How Exercise Changes Your Needs

During physical activity, your body loses water through sweat at rates that vary dramatically from person to person. The American College of Sports Medicine recommends keeping fluid loss below 2% of your body weight during exercise, because beyond that threshold, your physical and mental performance starts to decline noticeably.

Rather than following a one-size-fits-all drinking schedule, the most reliable approach is to weigh yourself before and after a workout. Every pound lost represents roughly 16 ounces of fluid you need to replace. Over time, this gives you a personalized sense of how much you sweat during different activities and conditions, which is far more useful than a generic guideline. As a rough starting point, most people lose between 0.5 and 1.5 liters per hour of moderate exercise.

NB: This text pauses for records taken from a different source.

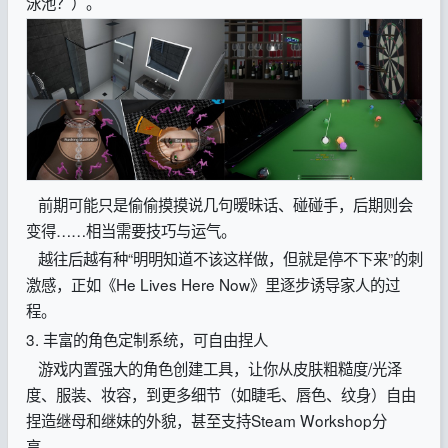
泳池？）。
前期可能只是偷偷摸摸说几句暧昧话、碰碰手，后期则会
变得……相当需要技巧与运气。
越往后越有种“明明知道不该这样做，但就是停不下来”的刺
激感，正如《He Lives Here Now》里逐步诱导家人的过
程。
3. 丰富的角色定制系统，可自由捏人
游戏内置强大的角色创建工具，让你从皮肤粗糙度/光泽
度、服装、妆容，到更多细节（如睫毛、唇色、纹身）自由
捏造继母和继妹的外貌，甚至支持Steam Workshop分
享。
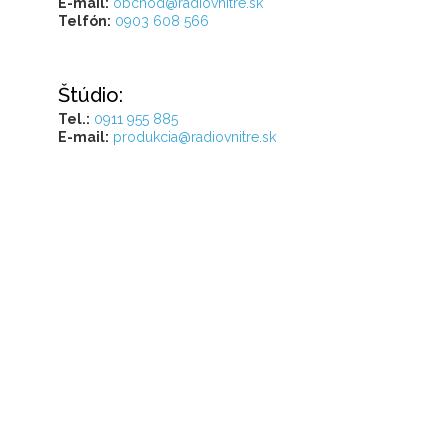
E-mail:
obchod@radiovnitre.sk
Telfón:
0903 608 566
Štúdio:
Tel.:
0911 955 885
E-mail:
produkcia@radiovnitre.sk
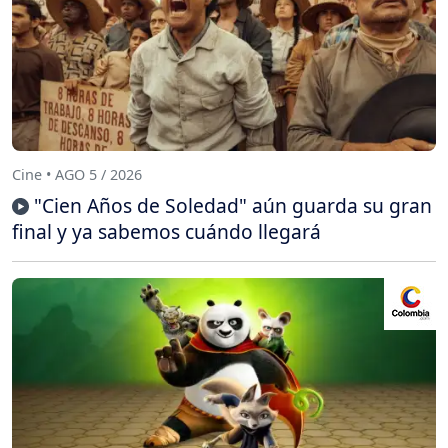
Cine • AGO 5 / 2026
"Cien Años de Soledad" aún guarda su gran
final y ya sabemos cuándo llegará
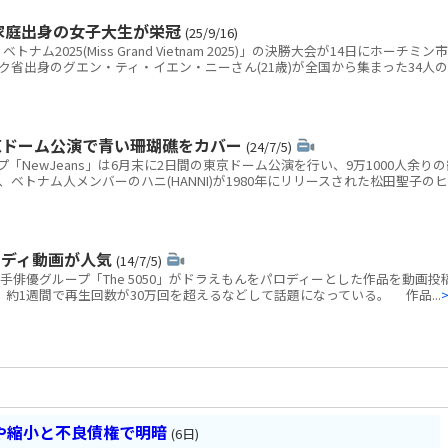
家庭出身の女子大生が栄冠
(25/9/16)
2025(Miss Grand Vietnam 2025)」の決勝大会が14日にホーチミン市
省出身のグエン・ティ・イエン・ニーさん(21歳)が全国から集まった34人の
東京ドーム公演で青い珊瑚礁をカバー
(24/7/5)
NewJeans」は6月末に2日間の東京ドーム公演を行い、9万1000人余りの
ベトナム人メンバーのハニ(HANNI)が1980年にリリースされた松田聖子のヒ
ロディ動画が人気
(14/7/5)
俳優グループ「The 5050」がドラえもんをパロディーとした作品を動画投
し、約1週間で再生回数が30万回を超えるなどして話題になっている。 作品...
や縮小と不良債権で明暗
(6日)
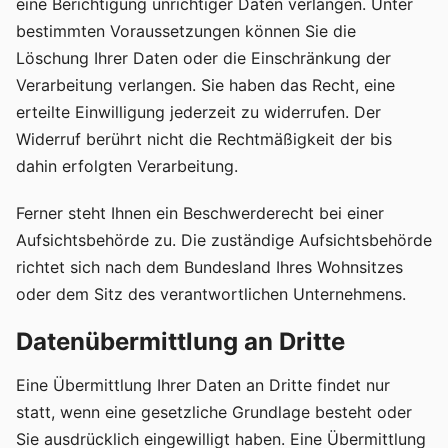
eine Berichtigung unrichtiger Daten verlangen. Unter
bestimmten Voraussetzungen können Sie die
Löschung Ihrer Daten oder die Einschränkung der
Verarbeitung verlangen. Sie haben das Recht, eine
erteilte Einwilligung jederzeit zu widerrufen. Der
Widerruf berührt nicht die Rechtmäßigkeit der bis
dahin erfolgten Verarbeitung.
Ferner steht Ihnen ein Beschwerderecht bei einer
Aufsichtsbehörde zu. Die zuständige Aufsichtsbehörde
richtet sich nach dem Bundesland Ihres Wohnsitzes
oder dem Sitz des verantwortlichen Unternehmens.
Datenübermittlung an Dritte
Eine Übermittlung Ihrer Daten an Dritte findet nur
statt, wenn eine gesetzliche Grundlage besteht oder
Sie ausdrücklich eingewilligt haben. Eine Übermittlung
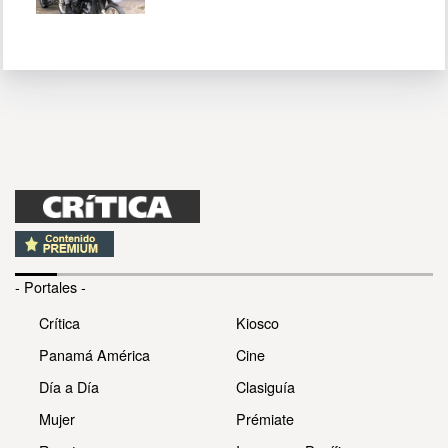
- Portales -
Crítica
Kiosco
Panamá América
Cine
Día a Día
Clasiguía
Mujer
Prémiate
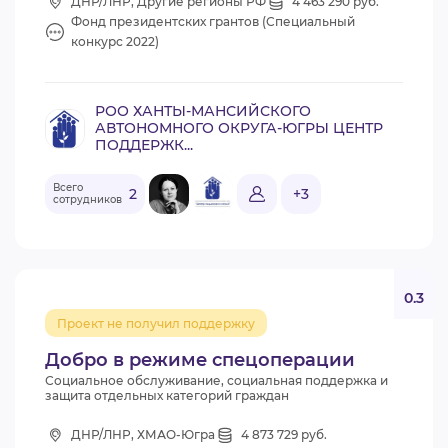
ДНР/ЛНР, Другие регионы РФ
4 463 290 руб.
Фонд президентских грантов (Специальный
конкурс 2022)
РОО ХАНТЫ-МАНСИЙСКОГО
АВТОНОМНОГО ОКРУГА-ЮГРЫ ЦЕНТР
ПОДДЕРЖК...
Всего
2
+3
сотрудников
0.3
Проект не получил поддержку
Добро в режиме спецоперации
Социальное обслуживание, социальная поддержка и
защита отдельных категорий граждан
ДНР/ЛНР, ХМАО-Югра
4 873 729 руб.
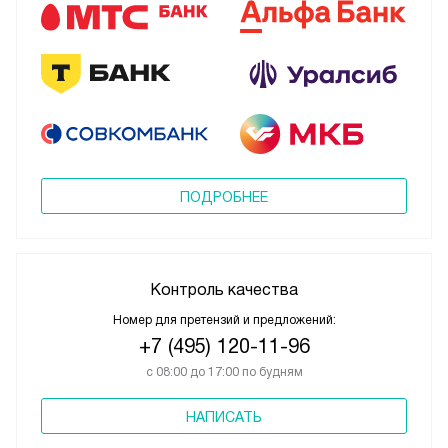
ПОДРОБНЕЕ
Контроль качества
Номер для претензий и предложений:
+7 (495) 120-11-96
с 08:00 до 17:00 по будням
НАПИСАТЬ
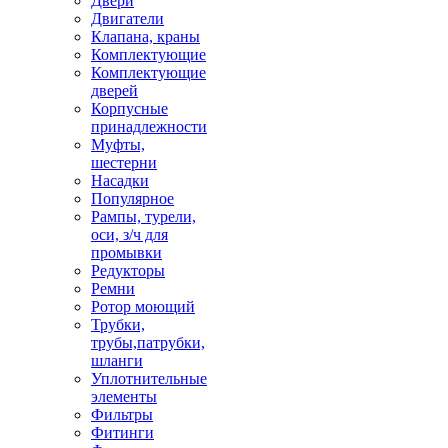
Двери
Двигатели
Клапана, краны
Комплектующие
Комплектующие
дверей
Корпусные
принадлежности
Муфты,
шестерни
Насадки
Популярное
Рампы, турели,
оси, з/ч для
промывки
Редукторы
Ремни
Ротор моющий
Трубки,
трубы,патрубки,
шланги
Уплотнительные
элементы
Фильтры
Фитинги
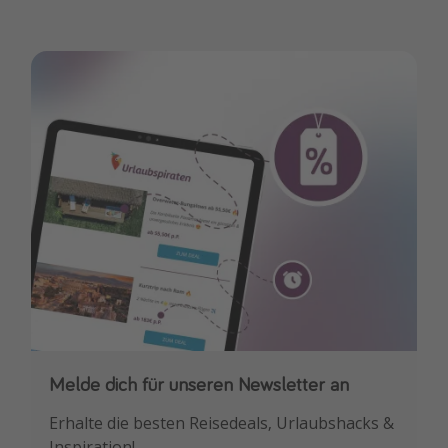
Melde dich für unseren Newsletter an
Downloade unsere App
Erhalte die besten Reisedeals, Urlaubshacks &
Buche die besten Reiseschnäppchen als
Inspiration!
Erstes.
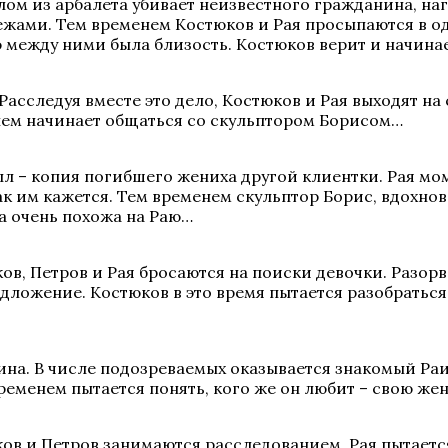
м из арбалета убивает неизвестного гражданина, наг
ежами. Тем временем Костюков и Рая просыпаются в од
ю между ними была близость. Костюков верит и начина
асследуя вместе это дело, Костюков и Рая выходят на 
енем начинает общаться со скульптором Борисом…
лл – копия погибшего жениха другой клиентки. Рая мо
как им кажется. Тем временем скульптор Борис, вдохно
ра очень похожа на Раю…
ов, Петров и Рая бросаются на поиски девочки. Разор
ложение. Костюков в это время пытается разобраться в
. В числе подозреваемых оказывается знакомый Раи – 
временем пытается понять, кого же он любит – свою же
ов и Петров занимаются расследованием, Рая пытаетс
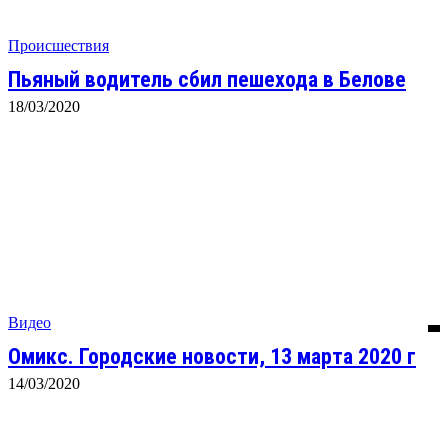
Происшествия
Пьяный водитель сбил пешехода в Белове
18/03/2020
Видео
Омикс. Городские новости, 13 марта 2020 г
14/03/2020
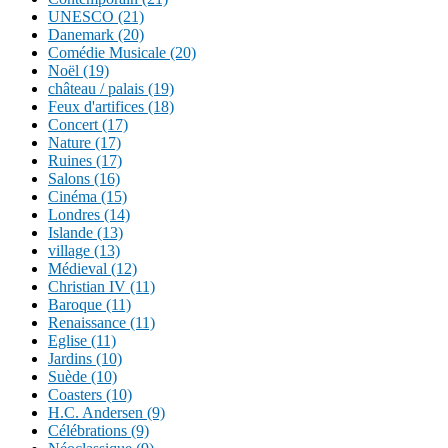
UNESCO (21)
Danemark (20)
Comédie Musicale (20)
Noël (19)
château / palais (19)
Feux d'artifices (18)
Concert (17)
Nature (17)
Ruines (17)
Salons (16)
Cinéma (15)
Londres (14)
Islande (13)
village (13)
Médieval (12)
Christian IV (11)
Baroque (11)
Renaissance (11)
Eglise (11)
Jardins (10)
Suède (10)
Coasters (10)
H.C. Andersen (9)
Célébrations (9)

Heat, Humidity, and Altitude

Hot weather increases sweat rates, but altitude is an underappreciated factor. At moderate elevations (up to about 13,000 feet), men can lose up to 1,900 mL of extra water per day just through breathing, and women up to 850 mL. Urinary losses also increase by roughly 500 mL daily at altitude because your body adjusts its blood chemistry to cope with lower oxygen. Combined, that’s potentially an extra liter or more per day that you wouldn’t need at sea level.

For active mountain sports, recommendations run as high as 400 to 800 mL per hour, with added sodium to help your body retain the fluid. If you’re hiking, skiing, or climbing at elevation, your usual drinking habits almost certainly won’t keep up with the demand, especially since cold, dry air can suppress your sense of thirst.

How to Tell If You’re Drinking Enough

Your body has a remarkably precise system for regulating water balance. Thirst is the most obvious signal, and for healthy adults it works well. The simplest hydration check is urine color: pale yellow means you’re well-hydrated, dark yellow or amber means you need more fluid. Clear and colorless can actually mean you’re overdoing it.

Mild dehydration, defined as losing just 1% to 3% of your body weight in water, shows up as thirst, dry mouth, and fatigue before anything more dramatic happens. Your heart rate may increase slightly, and you might notice it’s harder to concentrate. For a 160-pound person, 1% loss is less than 2 pounds of water, which is easy to reach on a busy day when you simply forget to drink.

You Can Drink Too Much

Your kidneys can process about one liter of fluid per hour. Drinking significantly more than that over several hours can dilute the sodium in your blood to dangerous levels, a condition called hyponatremia. It’s rare in everyday life but does occur in endurance athletes and occasionally in people who force themselves to drink far beyond thirst in the belief that more water is always better.

The practical takeaway: sipping steadily throughout the day is more effective than gulping large amounts at once. Your body absorbs and uses water better when intake is spread out, and you avoid putting unnecessary strain on your kidneys.

What Counts Toward Your Total

Plain water is the simplest choice, but it’s not the only one. Coffee, tea, sparkling water, milk, juice, soup, and even watery foods like watermelon, cucumbers, oranges, and yogurt all contribute to your daily fluid intake. The long-standing belief that coffee dehydrates you has been largely debunked. Caffeine has a mild diuretic effect, but the water in a cup of coffee more than compensates for it.

Sugary drinks and alcohol in large quantities are the main exceptions. Alcohol above moderate amounts acts as a stronger diuretic and can leave you with a net fluid loss. Sugary beverages technically hydrate you but come with enough downsides that they’re not worth relying on as a primary fluid source.